(Edit tracking data)
____

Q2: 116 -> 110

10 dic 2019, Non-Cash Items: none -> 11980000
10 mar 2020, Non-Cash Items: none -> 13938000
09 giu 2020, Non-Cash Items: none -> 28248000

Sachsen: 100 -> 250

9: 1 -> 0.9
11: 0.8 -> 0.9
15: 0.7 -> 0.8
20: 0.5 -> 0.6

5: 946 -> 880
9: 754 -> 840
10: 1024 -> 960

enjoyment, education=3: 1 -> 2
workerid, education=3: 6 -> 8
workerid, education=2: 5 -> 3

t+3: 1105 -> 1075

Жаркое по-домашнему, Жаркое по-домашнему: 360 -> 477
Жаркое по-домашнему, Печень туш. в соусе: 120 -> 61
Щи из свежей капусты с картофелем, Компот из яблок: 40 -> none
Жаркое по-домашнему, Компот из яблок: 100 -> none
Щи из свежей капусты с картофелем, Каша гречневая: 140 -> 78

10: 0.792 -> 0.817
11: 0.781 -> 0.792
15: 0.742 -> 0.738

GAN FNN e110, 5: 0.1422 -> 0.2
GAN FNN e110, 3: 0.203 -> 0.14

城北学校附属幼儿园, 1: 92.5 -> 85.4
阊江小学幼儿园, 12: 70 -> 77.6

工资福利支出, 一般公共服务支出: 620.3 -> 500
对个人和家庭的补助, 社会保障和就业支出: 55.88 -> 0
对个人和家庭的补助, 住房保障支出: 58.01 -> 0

____

### EXERCISE
When you output the entries, keep every line exactly as it appears above.

### RESPONSE
Q2: 116 -> 110

10 dic 2019, Non-Cash Items: none -> 11980000
10 mar 2020, Non-Cash Items: none -> 13938000
09 giu 2020, Non-Cash Items: none -> 28248000

Sachsen: 100 -> 250

9: 1 -> 0.9
11: 0.8 -> 0.9
15: 0.7 -> 0.8
20: 0.5 -> 0.6

5: 946 -> 880
9: 754 -> 840
10: 1024 -> 960

enjoyment, education=3: 1 -> 2
workerid, education=3: 6 -> 8
workerid, education=2: 5 -> 3

t+3: 1105 -> 1075

Жаркое по-домашнему, Жаркое по-домашнему: 360 -> 477
Жаркое по-домашнему, Печень туш. в соусе: 120 -> 61
Щи из свежей капусты с картофелем, Компот из яблок: 40 -> none
Жаркое по-домашнему, Компот из яблок: 100 -> none
Щи из свежей капусты с картофелем, Каша гречневая: 140 -> 78

10: 0.792 -> 0.817
11: 0.781 -> 0.792
15: 0.742 -> 0.738

GAN FNN e110, 5: 0.1422 -> 0.2
GAN FNN e110, 3: 0.203 -> 0.14

城北学校附属幼儿园, 1: 92.5 -> 85.4
阊江小学幼儿园, 12: 70 -> 77.6

工资福利支出, 一般公共服务支出: 620.3 -> 500
对个人和家庭的补助, 社会保障和就业支出: 55.88 -> 0
对个人和家庭的补助, 住房保障支出: 58.01 -> 0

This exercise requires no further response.